Task Force mourns the loss of Jose Julio Sarria
The National Gay and Lesbian Task Force mourns the loss of LGBT rights pioneer Jose Julio Sarria. He was 91, a World War II veteran and the first openly LGBT candidate to run for public office in North America. Sarria was a candidate for the San Francisco Board of Supervisors in 1961.
In 1965, Sarria declared himself “Empress Jose I, The Widow Norton” after winning a drag queen competition at the Tavern Guild’s “Beaux Arts Ball.” With that proclamation, the first Court Chapter of the International Court System was established.

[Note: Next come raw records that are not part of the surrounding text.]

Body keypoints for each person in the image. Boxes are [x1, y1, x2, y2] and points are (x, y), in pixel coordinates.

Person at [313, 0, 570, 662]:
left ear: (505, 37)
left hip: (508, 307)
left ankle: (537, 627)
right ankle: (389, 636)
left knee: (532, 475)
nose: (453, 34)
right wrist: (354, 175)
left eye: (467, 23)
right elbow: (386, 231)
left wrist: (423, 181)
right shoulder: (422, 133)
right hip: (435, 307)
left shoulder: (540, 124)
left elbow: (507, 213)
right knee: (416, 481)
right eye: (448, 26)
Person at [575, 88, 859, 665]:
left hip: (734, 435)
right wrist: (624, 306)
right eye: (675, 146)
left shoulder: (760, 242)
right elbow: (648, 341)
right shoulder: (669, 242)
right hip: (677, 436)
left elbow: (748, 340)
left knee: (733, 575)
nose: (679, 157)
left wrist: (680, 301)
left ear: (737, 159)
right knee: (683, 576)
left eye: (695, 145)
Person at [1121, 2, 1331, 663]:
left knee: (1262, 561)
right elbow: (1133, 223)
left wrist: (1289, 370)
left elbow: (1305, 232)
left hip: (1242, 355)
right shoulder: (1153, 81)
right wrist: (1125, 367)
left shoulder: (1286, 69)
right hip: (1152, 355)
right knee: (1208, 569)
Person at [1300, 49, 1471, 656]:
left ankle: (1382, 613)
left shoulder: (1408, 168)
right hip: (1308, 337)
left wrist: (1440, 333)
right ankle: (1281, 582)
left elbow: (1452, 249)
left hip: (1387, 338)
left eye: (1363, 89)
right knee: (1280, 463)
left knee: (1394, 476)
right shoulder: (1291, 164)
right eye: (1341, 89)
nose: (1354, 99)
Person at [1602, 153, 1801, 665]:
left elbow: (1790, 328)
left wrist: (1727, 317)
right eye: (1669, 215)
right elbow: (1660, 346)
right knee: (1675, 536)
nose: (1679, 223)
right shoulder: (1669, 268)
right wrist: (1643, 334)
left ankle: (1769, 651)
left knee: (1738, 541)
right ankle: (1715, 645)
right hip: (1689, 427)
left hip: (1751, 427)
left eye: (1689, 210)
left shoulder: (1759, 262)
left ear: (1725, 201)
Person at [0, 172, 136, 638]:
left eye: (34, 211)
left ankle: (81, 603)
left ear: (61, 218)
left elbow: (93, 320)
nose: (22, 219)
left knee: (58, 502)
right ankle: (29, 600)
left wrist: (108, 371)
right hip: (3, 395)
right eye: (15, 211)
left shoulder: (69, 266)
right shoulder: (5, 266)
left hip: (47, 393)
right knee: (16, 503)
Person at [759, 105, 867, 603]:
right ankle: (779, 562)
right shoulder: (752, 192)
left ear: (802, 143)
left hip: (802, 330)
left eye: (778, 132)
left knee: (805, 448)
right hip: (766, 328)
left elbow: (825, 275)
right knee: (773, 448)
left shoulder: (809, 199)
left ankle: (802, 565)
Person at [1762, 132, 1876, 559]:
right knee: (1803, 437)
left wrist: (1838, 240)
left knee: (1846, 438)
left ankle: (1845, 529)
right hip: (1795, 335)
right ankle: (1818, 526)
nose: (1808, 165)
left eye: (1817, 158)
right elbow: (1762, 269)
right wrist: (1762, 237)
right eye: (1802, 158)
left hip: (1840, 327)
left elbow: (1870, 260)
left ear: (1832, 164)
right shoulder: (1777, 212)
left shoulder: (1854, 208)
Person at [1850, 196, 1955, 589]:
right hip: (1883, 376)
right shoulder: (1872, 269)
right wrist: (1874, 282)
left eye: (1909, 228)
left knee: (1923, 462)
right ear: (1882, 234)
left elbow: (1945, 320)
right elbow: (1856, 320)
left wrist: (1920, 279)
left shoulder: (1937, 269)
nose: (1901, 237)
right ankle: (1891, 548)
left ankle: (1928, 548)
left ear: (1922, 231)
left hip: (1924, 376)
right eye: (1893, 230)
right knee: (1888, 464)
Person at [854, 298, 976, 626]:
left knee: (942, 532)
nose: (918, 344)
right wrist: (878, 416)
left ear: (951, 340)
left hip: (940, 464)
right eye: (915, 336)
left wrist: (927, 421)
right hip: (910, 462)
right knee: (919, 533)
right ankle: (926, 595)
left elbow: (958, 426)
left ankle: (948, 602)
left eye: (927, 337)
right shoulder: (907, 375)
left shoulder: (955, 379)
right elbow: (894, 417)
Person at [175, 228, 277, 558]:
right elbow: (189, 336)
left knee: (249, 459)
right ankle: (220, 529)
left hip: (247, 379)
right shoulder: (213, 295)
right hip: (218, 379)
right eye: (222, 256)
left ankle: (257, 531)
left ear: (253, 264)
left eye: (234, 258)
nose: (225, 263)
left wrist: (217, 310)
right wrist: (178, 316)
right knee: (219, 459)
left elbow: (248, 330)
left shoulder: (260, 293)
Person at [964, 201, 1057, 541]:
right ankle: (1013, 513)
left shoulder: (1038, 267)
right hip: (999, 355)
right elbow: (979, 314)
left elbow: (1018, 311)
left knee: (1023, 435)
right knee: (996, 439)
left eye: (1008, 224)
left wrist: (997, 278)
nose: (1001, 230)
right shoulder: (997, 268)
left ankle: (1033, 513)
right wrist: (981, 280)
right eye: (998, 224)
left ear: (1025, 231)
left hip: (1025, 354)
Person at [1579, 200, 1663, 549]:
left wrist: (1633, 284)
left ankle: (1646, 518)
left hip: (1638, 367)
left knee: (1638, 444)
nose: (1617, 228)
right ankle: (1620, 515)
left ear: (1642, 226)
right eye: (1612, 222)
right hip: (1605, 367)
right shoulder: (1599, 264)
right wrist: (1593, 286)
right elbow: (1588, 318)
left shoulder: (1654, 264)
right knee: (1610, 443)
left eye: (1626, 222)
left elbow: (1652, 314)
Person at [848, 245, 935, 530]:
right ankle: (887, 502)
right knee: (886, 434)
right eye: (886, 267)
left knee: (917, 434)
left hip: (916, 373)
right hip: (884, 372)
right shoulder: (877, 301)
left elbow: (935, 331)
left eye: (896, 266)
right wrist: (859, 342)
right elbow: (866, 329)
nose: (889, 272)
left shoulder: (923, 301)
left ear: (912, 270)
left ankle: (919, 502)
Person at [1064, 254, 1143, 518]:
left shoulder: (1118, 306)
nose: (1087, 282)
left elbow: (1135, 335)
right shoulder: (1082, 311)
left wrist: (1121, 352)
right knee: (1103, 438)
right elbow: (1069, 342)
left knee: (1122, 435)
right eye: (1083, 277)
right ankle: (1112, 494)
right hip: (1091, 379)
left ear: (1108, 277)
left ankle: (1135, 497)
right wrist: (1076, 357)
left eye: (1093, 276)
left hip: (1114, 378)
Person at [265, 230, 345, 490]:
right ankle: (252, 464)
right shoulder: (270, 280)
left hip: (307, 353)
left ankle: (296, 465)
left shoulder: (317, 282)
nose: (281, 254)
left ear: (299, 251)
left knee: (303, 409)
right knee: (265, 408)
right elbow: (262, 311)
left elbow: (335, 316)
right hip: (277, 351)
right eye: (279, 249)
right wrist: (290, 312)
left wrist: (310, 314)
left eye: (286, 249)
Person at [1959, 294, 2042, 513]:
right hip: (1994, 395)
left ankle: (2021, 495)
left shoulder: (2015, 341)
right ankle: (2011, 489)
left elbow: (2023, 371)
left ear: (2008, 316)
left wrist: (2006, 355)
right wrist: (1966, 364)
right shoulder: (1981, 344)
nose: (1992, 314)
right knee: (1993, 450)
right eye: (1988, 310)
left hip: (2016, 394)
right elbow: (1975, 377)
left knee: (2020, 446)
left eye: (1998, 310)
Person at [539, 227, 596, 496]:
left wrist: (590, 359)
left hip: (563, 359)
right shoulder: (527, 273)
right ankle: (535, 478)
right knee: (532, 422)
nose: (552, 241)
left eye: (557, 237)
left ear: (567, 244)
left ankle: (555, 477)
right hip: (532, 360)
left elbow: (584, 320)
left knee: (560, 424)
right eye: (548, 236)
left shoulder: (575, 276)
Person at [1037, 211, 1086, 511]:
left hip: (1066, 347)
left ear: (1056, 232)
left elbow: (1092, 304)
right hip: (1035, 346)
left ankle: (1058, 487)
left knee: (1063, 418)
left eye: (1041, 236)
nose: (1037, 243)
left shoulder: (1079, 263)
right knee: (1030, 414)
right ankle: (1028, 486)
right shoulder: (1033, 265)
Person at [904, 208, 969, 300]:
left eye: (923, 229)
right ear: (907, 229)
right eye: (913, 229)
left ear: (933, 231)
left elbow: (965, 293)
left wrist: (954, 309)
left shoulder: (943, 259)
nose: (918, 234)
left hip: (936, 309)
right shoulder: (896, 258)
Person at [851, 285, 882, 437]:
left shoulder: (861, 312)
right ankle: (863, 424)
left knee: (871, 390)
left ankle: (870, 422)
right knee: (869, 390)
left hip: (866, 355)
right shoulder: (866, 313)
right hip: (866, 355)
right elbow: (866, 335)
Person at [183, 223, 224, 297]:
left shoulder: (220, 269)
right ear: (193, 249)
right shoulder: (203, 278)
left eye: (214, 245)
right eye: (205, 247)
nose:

Russell Roybal, First Imperial Grandson to Empress I Jose, The Widow Norton and Deputy Executive Director of External Relations of the National Gay and Lesbian Task Force, said: “Words cannot express what a tremendous loss I feel today on the passing of Jose Sarria. He is an icon of the LGBT community, a hero, a mentor and a friend. Jose brought laughter, camp and fun to all of our lives and to the struggle not just for gay and lesbian liberation, but for all people. His legacy as a gay Latino leader, activist and drag queen will live on for all of us who share his commitment to the communities from which we come.”
The International Court System of the United States, Canada and Mexico now has associated chapters in over 68 cities across the three nations. In 1961 Sarria helped to form the League for Civil Education, one of the first gay rights organizations in the country and the first gay nonprofit registered in California.
Also, in 1961 when Sarria declared himself a candidate for the San Francisco Board of Supervisors, he finished in ninth place from a field of over thirty candidates. In 1963 he co-founded the Society for Individual Rights (SIR).
“Today we lost a pioneer, trailblazer and hero in the movement for lesbian, gay, bisexual and transgender equality,” said Rea Carey, executive director of the National Gay and Lesbian Task Force. “I am deeply saddened on the passing of civil rights legend Jose Sarria. The Task Force honored Jose Sarria at the National Conference on LGBT Equality: Creating Change in 2005 for his over 50 years of leadership and activism on behalf of LGBT people and our families. He was an original that will be sorely missed.”